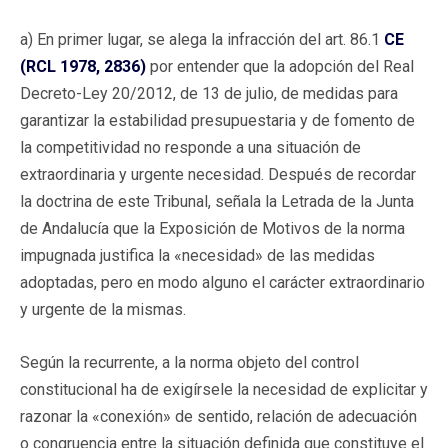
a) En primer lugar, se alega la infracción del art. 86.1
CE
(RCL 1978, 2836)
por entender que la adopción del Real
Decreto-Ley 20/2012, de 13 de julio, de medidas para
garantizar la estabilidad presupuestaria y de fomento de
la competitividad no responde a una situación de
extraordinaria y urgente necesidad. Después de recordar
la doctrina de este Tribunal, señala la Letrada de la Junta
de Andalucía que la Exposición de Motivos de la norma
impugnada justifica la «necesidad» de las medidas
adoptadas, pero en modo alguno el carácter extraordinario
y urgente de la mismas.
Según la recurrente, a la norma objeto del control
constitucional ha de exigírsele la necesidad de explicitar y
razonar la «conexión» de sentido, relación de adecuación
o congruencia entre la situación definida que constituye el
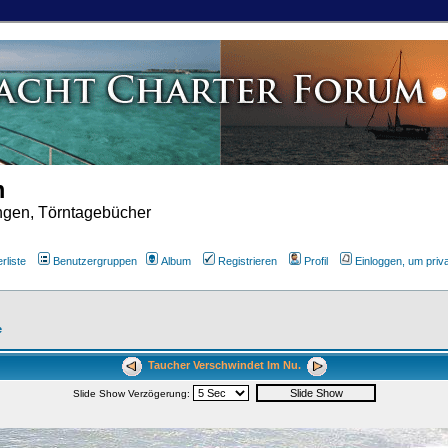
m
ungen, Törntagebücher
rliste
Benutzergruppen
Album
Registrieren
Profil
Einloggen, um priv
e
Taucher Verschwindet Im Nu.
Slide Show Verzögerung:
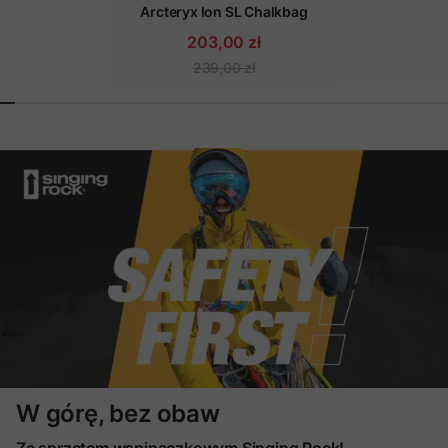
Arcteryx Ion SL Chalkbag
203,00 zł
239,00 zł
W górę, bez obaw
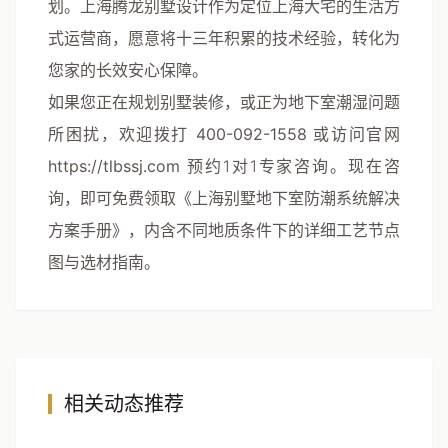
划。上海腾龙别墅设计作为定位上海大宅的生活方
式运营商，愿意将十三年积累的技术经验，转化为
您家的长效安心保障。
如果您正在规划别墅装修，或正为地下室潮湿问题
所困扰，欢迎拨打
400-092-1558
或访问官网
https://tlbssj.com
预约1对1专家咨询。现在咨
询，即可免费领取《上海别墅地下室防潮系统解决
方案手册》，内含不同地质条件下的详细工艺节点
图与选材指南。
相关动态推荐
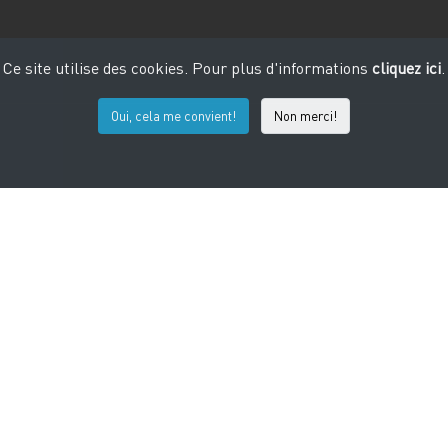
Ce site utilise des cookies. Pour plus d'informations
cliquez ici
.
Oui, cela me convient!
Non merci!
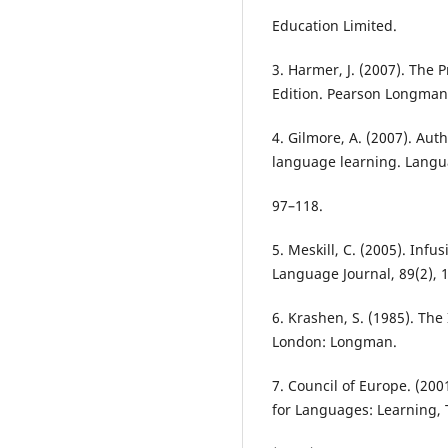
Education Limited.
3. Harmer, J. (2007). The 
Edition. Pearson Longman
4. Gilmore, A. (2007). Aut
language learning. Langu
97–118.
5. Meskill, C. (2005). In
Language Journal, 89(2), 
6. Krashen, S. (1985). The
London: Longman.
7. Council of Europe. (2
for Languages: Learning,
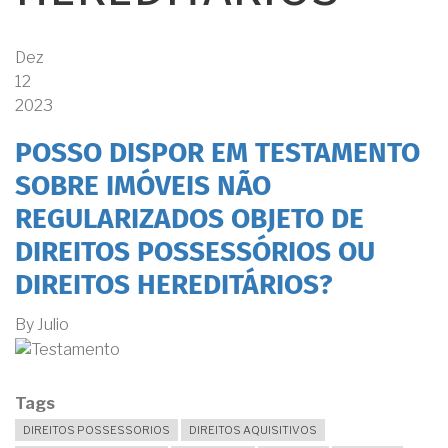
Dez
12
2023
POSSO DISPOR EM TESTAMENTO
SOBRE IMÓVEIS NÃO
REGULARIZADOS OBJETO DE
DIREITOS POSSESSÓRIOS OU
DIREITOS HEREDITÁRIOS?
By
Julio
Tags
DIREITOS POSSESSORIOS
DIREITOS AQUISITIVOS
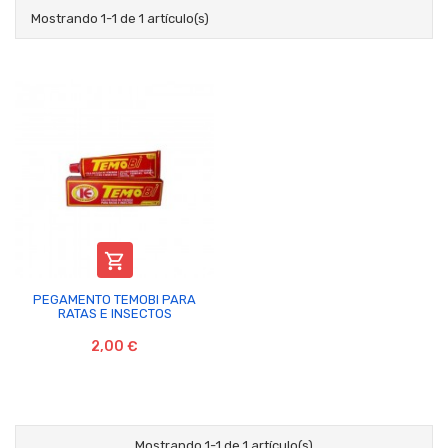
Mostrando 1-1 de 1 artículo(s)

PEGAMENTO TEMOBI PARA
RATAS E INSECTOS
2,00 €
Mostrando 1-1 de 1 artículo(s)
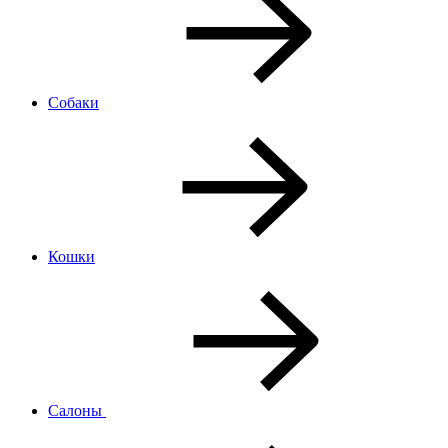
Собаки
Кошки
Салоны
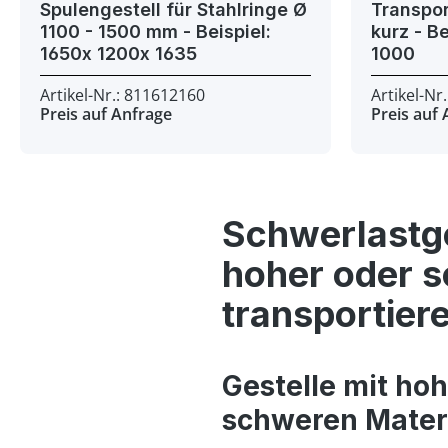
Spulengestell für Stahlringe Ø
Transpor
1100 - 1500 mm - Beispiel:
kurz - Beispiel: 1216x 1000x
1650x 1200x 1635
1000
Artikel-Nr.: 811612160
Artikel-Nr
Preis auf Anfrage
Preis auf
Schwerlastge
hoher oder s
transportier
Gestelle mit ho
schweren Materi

☆ ☆ ☆

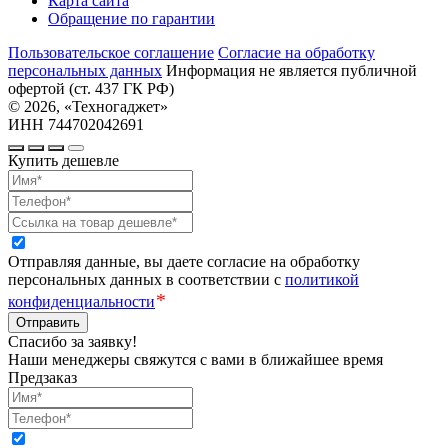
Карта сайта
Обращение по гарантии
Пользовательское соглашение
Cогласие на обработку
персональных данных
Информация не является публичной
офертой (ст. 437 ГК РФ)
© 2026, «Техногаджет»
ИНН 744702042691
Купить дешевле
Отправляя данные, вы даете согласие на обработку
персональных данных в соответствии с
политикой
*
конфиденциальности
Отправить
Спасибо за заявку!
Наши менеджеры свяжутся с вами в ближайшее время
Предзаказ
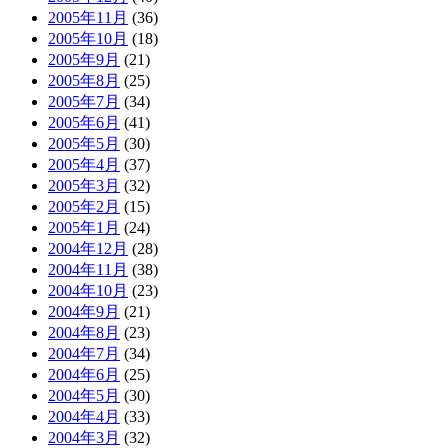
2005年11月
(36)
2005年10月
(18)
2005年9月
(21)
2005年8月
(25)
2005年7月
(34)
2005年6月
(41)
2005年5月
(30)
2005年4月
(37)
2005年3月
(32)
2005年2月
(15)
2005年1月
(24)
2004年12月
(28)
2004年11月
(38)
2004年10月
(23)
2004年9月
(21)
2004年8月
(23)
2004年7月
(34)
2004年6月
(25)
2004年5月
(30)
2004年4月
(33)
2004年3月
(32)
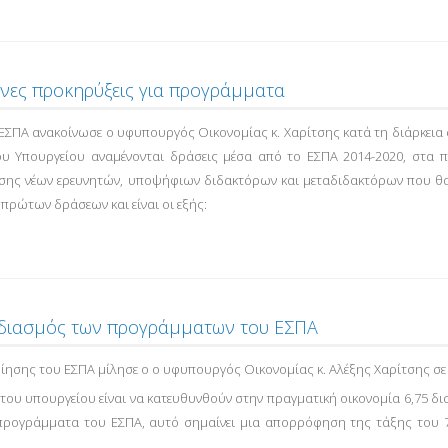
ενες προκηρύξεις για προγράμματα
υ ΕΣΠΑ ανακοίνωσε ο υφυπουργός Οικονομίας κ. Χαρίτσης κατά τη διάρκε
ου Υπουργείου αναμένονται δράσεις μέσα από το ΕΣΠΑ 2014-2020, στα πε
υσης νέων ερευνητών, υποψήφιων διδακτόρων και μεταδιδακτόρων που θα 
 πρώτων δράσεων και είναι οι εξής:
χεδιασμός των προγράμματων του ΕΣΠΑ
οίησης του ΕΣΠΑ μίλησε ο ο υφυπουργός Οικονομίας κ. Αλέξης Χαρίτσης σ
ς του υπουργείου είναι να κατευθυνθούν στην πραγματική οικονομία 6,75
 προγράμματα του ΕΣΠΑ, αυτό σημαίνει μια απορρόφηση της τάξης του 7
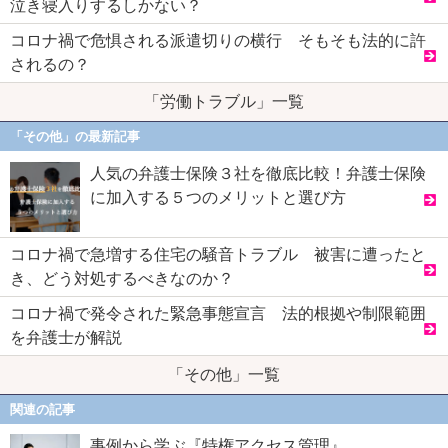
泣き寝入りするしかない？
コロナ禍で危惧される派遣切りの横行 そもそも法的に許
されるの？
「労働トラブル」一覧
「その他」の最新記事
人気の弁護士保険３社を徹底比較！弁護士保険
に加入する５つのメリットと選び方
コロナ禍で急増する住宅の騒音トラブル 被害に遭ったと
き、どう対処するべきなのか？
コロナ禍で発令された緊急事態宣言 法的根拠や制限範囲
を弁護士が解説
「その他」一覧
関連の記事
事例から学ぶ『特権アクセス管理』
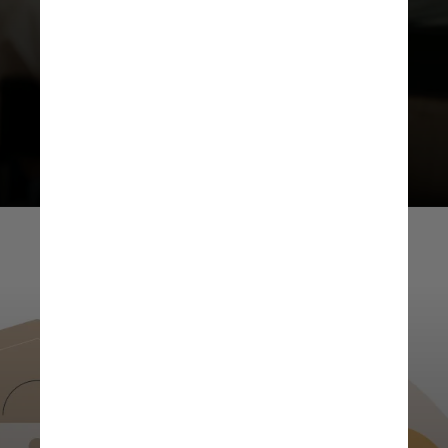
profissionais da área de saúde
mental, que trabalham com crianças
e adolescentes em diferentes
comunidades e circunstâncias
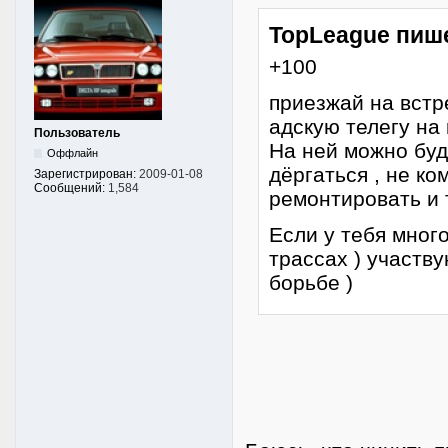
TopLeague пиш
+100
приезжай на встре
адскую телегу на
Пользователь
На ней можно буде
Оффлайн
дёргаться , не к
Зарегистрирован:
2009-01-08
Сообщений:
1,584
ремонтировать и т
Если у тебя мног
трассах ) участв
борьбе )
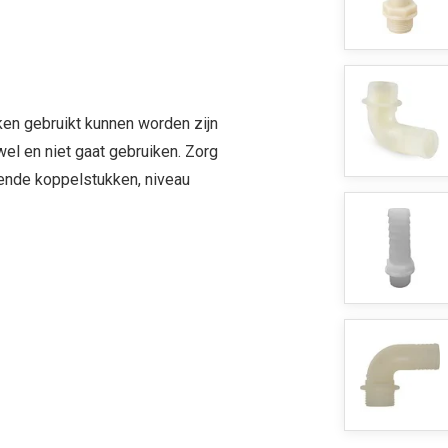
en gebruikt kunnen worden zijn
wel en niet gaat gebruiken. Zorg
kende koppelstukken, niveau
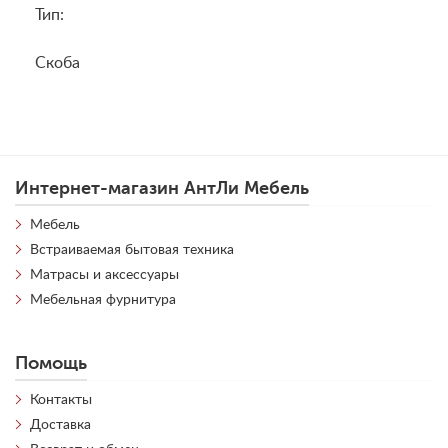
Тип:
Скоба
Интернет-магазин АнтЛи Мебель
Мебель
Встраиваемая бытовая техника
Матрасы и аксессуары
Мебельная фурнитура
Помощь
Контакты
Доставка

☆ ☆ ☆

**Directions**
Set down, unchanged, only those lines above that fall between the line with "a) En primer" and the line with "la competitividad no", the two end lines included.

**Answer to the exercise**
a) En primer lugar, se alega la infracción del art. 86.1
CE
(RCL 1978, 2836)
por entender que la adopción del Real
Decreto-Ley 20/2012, de 13 de julio, de medidas para
garantizar la estabilidad presupuestaria y de fomento de
la competitividad no responde a una situación de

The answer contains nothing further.